At your current situation, I guess that your fish do not have any chance to survive long, so forget about them. I recommend the following:
- Set up a small environment for the surviving fish (if you till have them). A bigger jar should be fine. change the water every day with clean un-chlorinated water.
- The easiest (but more expensive) is to just throw away the water you already have.If you have enough (and big enough) storage (bottles, etc.) you can still reuse the water.
- Remove everything from aquarium.
- If you have gravel, stones, and other "things" resistant to temperature, bake them for at least 30 min at more than 100 C. In this way, you kill everything living there - especially the nasty stuff. At the end, allow the "things" to cool down to room temperature. Be aware, it might take a longer time than expected ;)
- If you have drift wood, bake it too, but be careful to monitor the evolution You do not want to burn it. The temperature should be lower, compared to the baking of stones.
- Disinfect the glass of the aquarium on the inside with alcohol or hydrogen peroxide (using some cotton, for example). Avoid using any strong chemicals, which might remain there long time. They will create some problems, and you will not be able to understand the source.
- I answered here about how to add things back.
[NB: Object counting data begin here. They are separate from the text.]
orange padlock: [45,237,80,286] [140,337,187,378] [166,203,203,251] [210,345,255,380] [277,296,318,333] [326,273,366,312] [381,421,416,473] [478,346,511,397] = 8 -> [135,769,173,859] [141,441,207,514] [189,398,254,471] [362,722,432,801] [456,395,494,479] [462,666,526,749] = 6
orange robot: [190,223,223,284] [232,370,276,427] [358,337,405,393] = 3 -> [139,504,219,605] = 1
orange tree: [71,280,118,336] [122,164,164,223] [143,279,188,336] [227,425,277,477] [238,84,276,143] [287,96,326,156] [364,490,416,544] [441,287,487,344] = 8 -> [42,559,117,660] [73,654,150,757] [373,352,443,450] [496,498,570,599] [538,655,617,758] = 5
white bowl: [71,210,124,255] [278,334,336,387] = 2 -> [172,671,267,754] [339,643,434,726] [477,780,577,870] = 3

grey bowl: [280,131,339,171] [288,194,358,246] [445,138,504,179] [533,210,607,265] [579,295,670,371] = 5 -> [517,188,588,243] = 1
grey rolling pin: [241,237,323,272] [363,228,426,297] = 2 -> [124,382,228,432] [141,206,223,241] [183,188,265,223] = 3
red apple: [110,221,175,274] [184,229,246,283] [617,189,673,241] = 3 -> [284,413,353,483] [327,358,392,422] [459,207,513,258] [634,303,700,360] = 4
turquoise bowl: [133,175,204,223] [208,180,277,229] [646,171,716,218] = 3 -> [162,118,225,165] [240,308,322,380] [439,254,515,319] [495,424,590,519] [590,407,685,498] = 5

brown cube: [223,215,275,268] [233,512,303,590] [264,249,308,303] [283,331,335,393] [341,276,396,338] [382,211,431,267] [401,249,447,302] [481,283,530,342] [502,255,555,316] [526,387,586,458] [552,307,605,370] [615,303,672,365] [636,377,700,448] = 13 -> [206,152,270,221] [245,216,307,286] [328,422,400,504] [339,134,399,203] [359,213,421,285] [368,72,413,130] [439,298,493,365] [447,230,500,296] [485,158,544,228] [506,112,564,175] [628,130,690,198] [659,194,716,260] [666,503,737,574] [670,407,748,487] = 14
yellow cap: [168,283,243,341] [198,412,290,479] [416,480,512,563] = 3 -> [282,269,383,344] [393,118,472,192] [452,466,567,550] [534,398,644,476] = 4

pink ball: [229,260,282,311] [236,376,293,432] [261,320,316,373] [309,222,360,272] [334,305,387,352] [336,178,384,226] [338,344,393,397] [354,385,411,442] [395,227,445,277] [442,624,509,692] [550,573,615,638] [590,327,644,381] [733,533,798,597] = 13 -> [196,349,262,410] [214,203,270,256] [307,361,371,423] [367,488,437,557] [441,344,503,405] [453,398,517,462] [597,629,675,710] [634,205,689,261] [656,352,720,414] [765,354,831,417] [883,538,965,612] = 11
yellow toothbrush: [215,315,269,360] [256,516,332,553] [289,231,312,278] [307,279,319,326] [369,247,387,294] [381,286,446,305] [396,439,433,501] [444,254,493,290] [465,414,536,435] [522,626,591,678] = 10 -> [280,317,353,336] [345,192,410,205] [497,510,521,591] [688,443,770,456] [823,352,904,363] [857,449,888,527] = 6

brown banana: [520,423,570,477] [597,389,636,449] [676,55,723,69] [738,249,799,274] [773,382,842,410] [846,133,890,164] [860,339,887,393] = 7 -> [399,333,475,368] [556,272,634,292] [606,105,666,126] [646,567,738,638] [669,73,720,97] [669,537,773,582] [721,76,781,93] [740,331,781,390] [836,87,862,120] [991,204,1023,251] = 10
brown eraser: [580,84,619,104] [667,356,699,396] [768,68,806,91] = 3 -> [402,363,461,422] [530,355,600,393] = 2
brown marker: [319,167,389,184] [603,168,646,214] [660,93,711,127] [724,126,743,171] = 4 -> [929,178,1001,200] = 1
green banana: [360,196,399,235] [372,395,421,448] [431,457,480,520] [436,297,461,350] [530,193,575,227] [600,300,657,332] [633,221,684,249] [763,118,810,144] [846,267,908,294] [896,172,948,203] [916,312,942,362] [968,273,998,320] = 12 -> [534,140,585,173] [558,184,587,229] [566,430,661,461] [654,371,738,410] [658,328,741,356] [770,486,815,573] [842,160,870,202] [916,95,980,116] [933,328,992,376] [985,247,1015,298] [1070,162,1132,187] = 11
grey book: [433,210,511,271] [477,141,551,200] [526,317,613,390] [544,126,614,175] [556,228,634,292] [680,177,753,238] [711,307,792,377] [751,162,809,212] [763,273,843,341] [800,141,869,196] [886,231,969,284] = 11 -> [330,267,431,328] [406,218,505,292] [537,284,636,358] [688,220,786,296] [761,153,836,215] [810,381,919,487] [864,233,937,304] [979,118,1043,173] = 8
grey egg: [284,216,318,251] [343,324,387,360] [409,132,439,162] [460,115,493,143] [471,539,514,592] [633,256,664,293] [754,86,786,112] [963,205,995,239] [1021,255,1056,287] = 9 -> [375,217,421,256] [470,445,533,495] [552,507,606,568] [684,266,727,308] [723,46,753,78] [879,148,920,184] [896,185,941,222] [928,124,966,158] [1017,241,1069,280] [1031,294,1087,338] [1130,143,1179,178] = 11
- If you add fish from the beginning (before cycling is finished), you should try bottom dwellers (ancistrus, plecostomus, corydoras...) or one betta splendens (not two or more, because they will fight to the death - literally). They are built to take more hits before the final give up (and belly up).
- Whatever you do, expect that fish will die. Some will die because you did something wrong, other die because you bought them already on the final path (the previous owners / growers did something wrong).
From my point of view, the following are the most important things in the aquarium (as a minimum):
- A good mechanical filter, size-suitable for your aquarium.
- Gravel. It will be a very good support for live plants. It will also accumulate dirt. The dirt will be a very good medium for the beneficial bacteria, as well as a very good source of nutrients for the plants.
If the temperature of the room is not constant enough in the good range, you need to add one (or more) heaters in the aquarium.
Depending on the specific setup, you might want to add an aerator too. I do not use one, because I set up the filter to create turbulence at the surface of the water, and push down "streams" of air bubbles (at the cost of some splashing noise). I adjust the noise level by adjusting the debit of the filter, as well as the angle of the water stream.